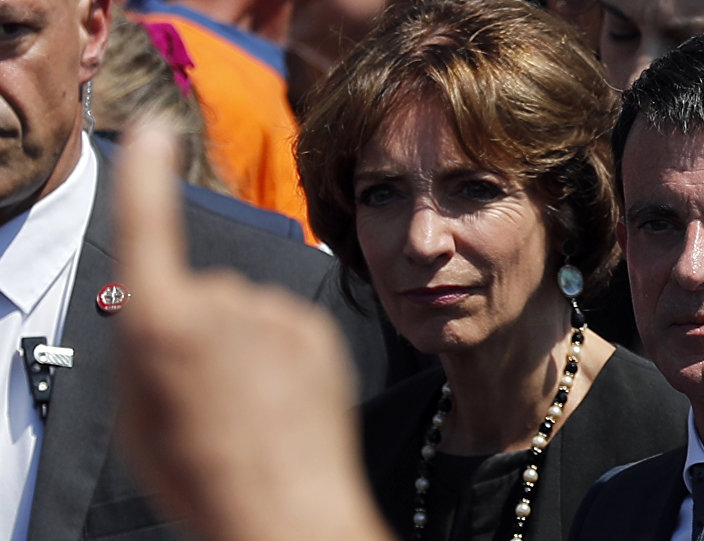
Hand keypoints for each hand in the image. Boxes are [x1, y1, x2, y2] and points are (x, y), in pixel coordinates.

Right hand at [113, 121, 391, 540]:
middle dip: (201, 330)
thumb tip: (165, 314)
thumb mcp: (138, 421)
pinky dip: (281, 352)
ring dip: (245, 345)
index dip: (146, 175)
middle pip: (202, 292)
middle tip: (209, 398)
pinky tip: (282, 401)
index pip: (147, 226)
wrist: (290, 515)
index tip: (153, 132)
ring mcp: (276, 314)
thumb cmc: (203, 478)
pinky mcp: (317, 328)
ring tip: (251, 409)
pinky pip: (286, 324)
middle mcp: (221, 305)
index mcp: (162, 326)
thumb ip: (145, 351)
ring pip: (248, 311)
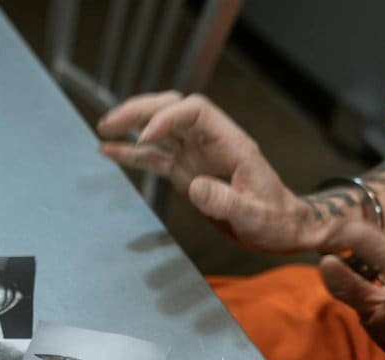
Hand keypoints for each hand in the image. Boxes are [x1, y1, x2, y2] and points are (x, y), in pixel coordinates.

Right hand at [97, 91, 328, 252]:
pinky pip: (155, 156)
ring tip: (103, 128)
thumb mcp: (254, 215)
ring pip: (160, 127)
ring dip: (131, 124)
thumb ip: (226, 201)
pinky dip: (132, 153)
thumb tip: (195, 187)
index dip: (168, 117)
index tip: (145, 137)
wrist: (281, 226)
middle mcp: (210, 142)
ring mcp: (196, 155)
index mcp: (230, 143)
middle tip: (111, 122)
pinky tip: (108, 151)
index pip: (196, 112)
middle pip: (173, 109)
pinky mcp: (185, 171)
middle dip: (141, 110)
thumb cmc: (274, 219)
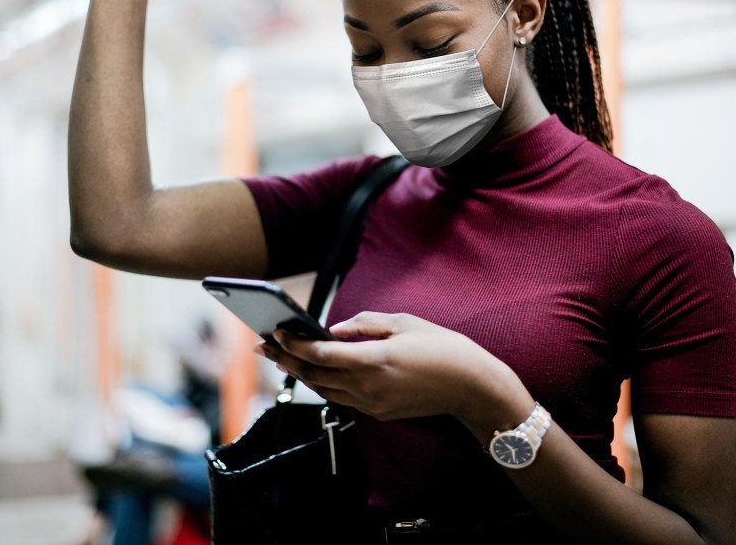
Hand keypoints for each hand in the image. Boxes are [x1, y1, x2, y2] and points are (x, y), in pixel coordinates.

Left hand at [259, 312, 530, 425]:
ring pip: (324, 390)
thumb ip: (363, 325)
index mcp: (372, 361)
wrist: (471, 386)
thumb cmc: (441, 347)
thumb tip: (333, 329)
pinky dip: (323, 384)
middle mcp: (366, 387)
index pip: (319, 355)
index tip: (275, 332)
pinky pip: (341, 398)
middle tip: (264, 345)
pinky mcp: (378, 412)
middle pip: (313, 375)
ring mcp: (371, 403)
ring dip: (301, 374)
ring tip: (282, 358)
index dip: (293, 344)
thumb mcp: (403, 322)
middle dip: (286, 359)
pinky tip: (315, 373)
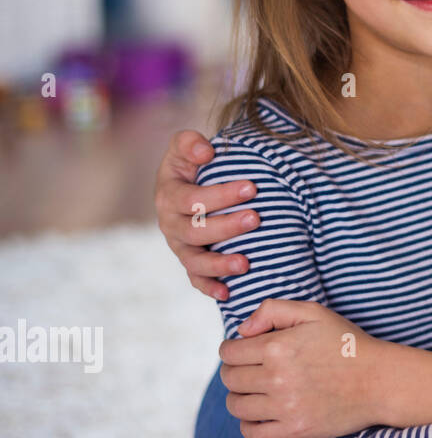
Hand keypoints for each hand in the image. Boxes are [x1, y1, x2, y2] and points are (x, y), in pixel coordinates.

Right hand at [154, 129, 259, 300]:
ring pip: (194, 261)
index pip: (191, 199)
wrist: (192, 186)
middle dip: (226, 226)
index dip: (220, 195)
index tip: (252, 187)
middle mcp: (171, 224)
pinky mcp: (191, 264)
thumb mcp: (186, 148)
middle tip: (256, 219)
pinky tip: (228, 294)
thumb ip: (189, 143)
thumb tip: (206, 152)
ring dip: (220, 264)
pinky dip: (210, 288)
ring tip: (246, 263)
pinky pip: (196, 281)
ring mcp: (181, 247)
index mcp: (168, 195)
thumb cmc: (195, 165)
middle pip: (195, 232)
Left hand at [219, 299, 383, 437]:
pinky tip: (260, 414)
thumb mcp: (314, 312)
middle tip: (250, 369)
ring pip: (236, 406)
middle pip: (229, 379)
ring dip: (240, 397)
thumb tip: (242, 330)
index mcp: (277, 347)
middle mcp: (277, 378)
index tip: (243, 351)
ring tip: (256, 391)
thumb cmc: (347, 343)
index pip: (229, 352)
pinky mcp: (295, 430)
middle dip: (234, 371)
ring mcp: (285, 407)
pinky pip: (252, 434)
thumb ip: (273, 310)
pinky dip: (248, 425)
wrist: (380, 380)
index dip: (232, 349)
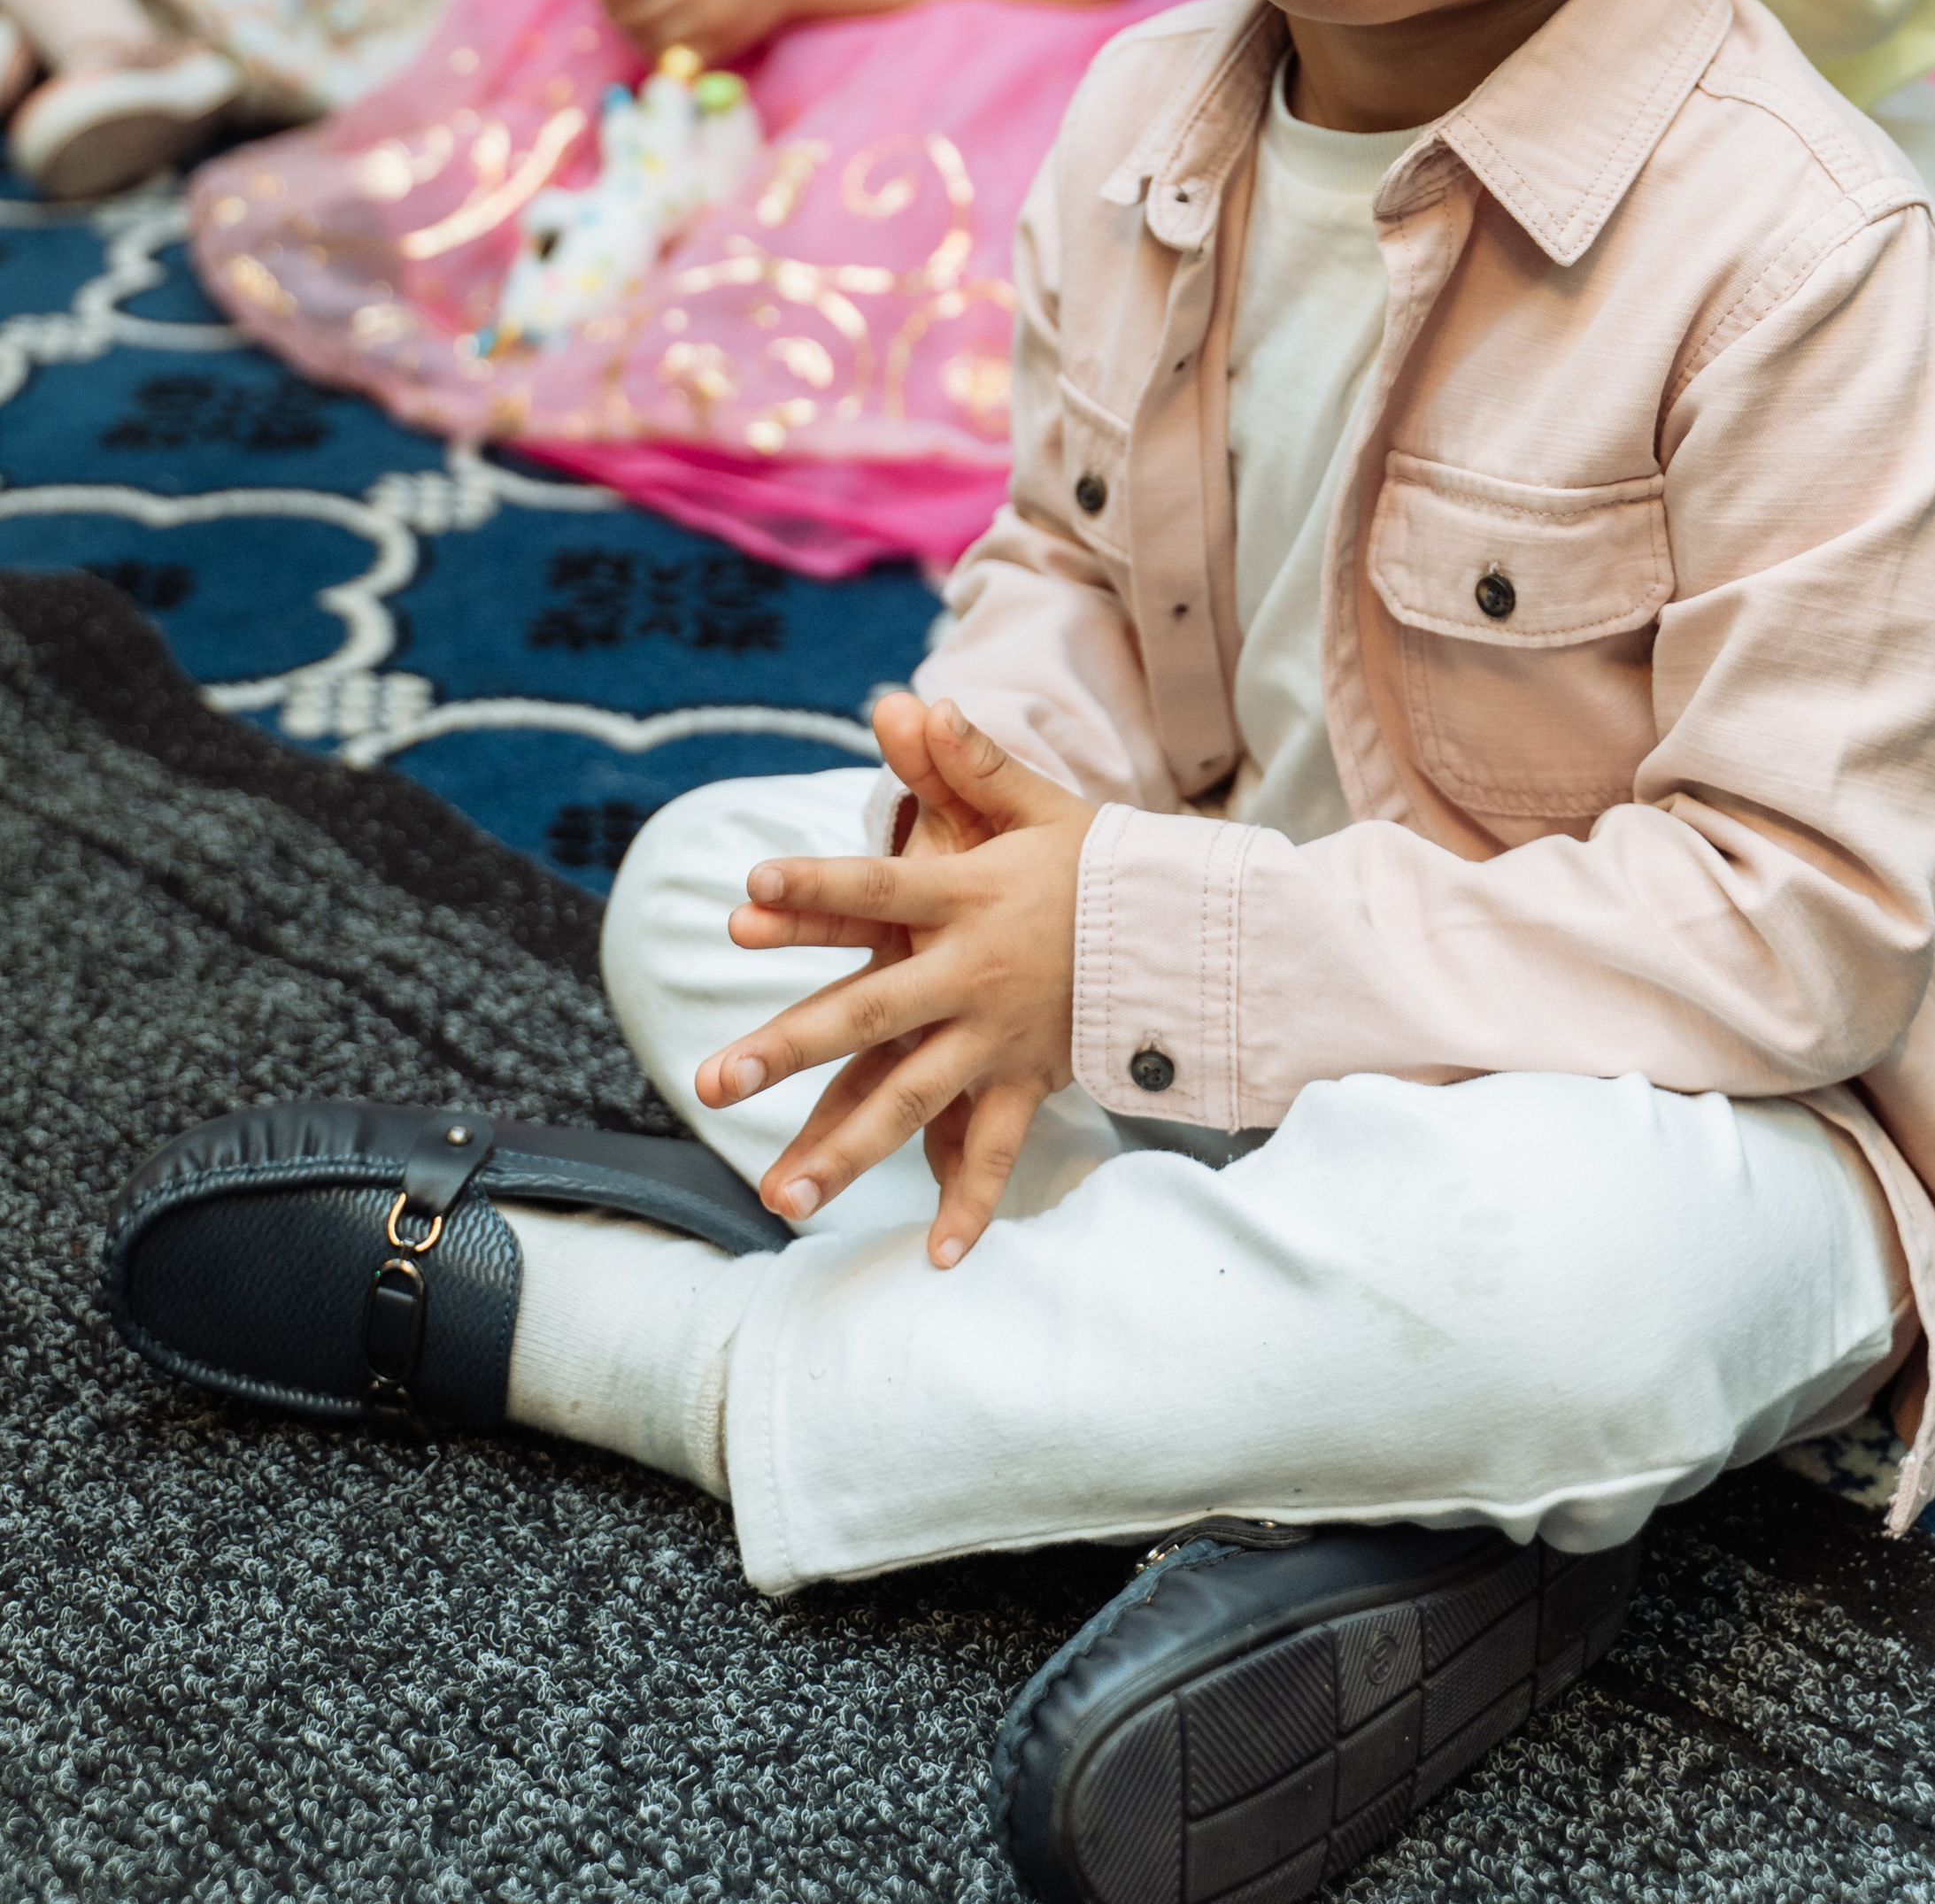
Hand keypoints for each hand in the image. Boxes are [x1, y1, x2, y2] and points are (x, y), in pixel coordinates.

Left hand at [692, 694, 1095, 1264]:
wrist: (1190, 929)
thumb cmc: (1098, 864)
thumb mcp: (1039, 806)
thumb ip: (970, 763)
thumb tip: (914, 704)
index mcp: (966, 900)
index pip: (876, 890)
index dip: (814, 889)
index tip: (746, 893)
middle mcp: (971, 975)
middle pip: (869, 1012)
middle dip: (788, 1046)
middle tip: (714, 1076)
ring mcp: (998, 1038)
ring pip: (911, 1100)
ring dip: (845, 1150)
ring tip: (780, 1196)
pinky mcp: (1029, 1080)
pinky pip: (994, 1148)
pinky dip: (970, 1204)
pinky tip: (937, 1260)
****
Leave the pictures out, and transcribe exactly the lines above starting at the one that contains "ring tip: (251, 409)" and ending at the one that contains "thumb cmc: (274, 219)".

ring tip: (251, 409)
pinky pip: (286, 324)
middle mcp: (221, 305)
index mcp: (162, 326)
thumb ip: (145, 351)
ring pip: (248, 311)
Hand keypoints for each hand in the image. Boxes are [x1, y1, x2, y2] and points are (x, y), in pixel coordinates.

Right hand at [97, 91, 328, 252]:
pinky pip: (155, 156)
ring tip: (103, 128)
thumb mcp: (254, 215)
ring pip: (160, 127)
ring dip: (131, 124)
thumb ip: (226, 201)
pinky dip: (132, 153)
thumb tip: (195, 187)
index dip: (168, 117)
index tip: (145, 137)
wrist: (281, 226)
middle mcp: (210, 142)
ring mcp: (196, 155)
index mcp: (230, 143)
middle tip: (111, 122)
pinky tip: (108, 151)
index pip: (196, 112)
middle pip: (173, 109)
pinky mcp: (185, 171)
middle dip: (141, 110)
thumb cmc: (274, 219)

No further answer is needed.